Contemporary World Cinema | 2016 | 105 minutes
Stranger Says: A neophyte filmmaker interviews an older woman about a legendary Thai student uprising, which then somehow segues into digressions on the nature of performance, a brief how-to about tobacco harvesting, and lots of cool shots of mushrooms. It makes more sense when you’re watching it. Honest. There’s a lot to unpack, certainly, but writer/director Anocha Suwichakornpong’s WTF tone poem of a film casts a bewitching spell, even/especially as it periodically reinvents itself. Intriguing and severely beautiful throughout, even during those moments when it seems like logic has taken a flyer. (ANDREW WRIGHT)
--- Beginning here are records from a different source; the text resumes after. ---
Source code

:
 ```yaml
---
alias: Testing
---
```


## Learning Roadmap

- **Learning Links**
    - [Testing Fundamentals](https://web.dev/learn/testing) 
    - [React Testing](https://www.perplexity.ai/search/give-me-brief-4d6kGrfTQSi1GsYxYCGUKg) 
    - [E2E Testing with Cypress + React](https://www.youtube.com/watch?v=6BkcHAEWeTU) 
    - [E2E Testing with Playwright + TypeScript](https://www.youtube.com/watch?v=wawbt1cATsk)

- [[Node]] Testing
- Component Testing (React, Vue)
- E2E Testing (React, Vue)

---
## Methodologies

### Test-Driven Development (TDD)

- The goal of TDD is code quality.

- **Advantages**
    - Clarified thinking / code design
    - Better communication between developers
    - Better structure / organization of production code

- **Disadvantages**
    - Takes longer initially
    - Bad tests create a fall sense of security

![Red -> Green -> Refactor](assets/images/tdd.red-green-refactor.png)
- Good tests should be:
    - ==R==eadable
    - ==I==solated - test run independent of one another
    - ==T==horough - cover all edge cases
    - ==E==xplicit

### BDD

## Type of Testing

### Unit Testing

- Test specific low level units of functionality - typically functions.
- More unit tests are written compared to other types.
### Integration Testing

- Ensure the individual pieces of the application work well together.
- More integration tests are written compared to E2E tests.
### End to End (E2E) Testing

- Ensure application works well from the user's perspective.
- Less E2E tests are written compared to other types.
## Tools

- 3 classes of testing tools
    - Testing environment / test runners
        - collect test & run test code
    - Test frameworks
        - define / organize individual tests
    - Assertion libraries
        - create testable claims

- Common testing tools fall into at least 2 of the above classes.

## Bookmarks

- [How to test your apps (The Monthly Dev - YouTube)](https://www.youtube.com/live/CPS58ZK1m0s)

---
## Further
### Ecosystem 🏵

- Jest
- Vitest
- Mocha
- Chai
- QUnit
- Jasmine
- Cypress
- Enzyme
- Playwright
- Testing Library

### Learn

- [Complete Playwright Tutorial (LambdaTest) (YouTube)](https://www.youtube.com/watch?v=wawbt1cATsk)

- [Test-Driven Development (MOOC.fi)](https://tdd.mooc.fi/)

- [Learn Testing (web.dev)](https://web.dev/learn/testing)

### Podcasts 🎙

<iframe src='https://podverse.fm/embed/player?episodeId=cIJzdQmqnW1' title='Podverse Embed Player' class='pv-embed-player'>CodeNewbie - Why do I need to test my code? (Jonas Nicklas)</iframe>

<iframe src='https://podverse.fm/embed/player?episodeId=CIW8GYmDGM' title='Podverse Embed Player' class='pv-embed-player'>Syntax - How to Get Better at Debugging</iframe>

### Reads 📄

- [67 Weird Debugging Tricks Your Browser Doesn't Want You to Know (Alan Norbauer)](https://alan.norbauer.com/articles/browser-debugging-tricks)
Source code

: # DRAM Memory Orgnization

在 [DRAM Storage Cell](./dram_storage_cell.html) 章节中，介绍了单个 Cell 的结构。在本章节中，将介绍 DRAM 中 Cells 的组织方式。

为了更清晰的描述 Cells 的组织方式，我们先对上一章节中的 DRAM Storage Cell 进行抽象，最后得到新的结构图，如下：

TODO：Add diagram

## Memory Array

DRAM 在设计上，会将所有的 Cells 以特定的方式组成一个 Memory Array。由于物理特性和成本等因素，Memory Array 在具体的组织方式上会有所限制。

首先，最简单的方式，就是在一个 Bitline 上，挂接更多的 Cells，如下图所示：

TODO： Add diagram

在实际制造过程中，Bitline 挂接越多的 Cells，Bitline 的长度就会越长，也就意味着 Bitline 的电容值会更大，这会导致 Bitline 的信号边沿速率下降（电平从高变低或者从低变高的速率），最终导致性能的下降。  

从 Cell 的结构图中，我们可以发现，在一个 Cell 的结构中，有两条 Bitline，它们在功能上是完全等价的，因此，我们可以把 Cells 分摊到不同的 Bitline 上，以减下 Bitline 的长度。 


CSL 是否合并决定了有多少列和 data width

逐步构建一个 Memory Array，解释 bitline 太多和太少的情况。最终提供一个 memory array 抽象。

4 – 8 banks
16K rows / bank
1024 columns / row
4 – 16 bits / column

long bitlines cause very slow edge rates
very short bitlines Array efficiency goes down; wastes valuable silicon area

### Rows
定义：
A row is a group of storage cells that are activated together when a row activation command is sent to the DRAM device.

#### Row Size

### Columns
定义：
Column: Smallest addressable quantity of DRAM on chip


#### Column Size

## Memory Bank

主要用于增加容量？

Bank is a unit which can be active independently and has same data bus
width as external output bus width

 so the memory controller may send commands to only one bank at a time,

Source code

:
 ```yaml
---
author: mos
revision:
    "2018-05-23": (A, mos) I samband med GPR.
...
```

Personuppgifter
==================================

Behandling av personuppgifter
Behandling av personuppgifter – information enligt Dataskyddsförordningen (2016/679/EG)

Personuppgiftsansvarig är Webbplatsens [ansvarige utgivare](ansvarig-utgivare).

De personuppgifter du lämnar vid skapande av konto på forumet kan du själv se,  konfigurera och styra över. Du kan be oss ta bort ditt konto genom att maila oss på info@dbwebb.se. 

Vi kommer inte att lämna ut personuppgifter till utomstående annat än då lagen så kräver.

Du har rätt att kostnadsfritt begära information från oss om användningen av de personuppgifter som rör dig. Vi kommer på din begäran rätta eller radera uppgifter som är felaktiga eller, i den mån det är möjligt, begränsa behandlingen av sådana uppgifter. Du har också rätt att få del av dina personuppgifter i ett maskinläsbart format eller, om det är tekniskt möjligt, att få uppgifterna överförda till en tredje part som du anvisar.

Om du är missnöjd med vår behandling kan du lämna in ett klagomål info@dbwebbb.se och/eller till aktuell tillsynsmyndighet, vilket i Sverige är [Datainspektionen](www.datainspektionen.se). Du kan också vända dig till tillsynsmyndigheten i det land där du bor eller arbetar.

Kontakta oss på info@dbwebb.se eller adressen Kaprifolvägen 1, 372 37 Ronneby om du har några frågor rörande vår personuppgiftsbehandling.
SIFF Says:By the Time It Gets Dark has little interest in straightforwardness, but that’s what makes it so intriguing. In Anocha Suwichakornpong’s second feature-length film, characters live a life in one scene and a completely different one in the next. The film revolves around a 1976 event in which students at Thamassat University in Bangkok were brutally suppressed while protesting a military leader’s return. In the most direct scenes, we encounter a former student protester who shares her reflections with a young filmmaker. At its most abstract, the film shows extended cuts of nature and recreates earlier scenes with different actors. The film’s ambiguity hints at the unfeasibility of fully grasping the essence of a historical event without being there. While little is definitive in By the Time It Gets Dark, one thing absolutely is: This film is a beautiful one. The non-linear story is told poetically, through both captivating camerawork and emotional dialogue. Even when it’s uncertain what By the Time It Gets Dark is trying to communicate, it’s evident that it’s doing so in an exquisitely unconventional way.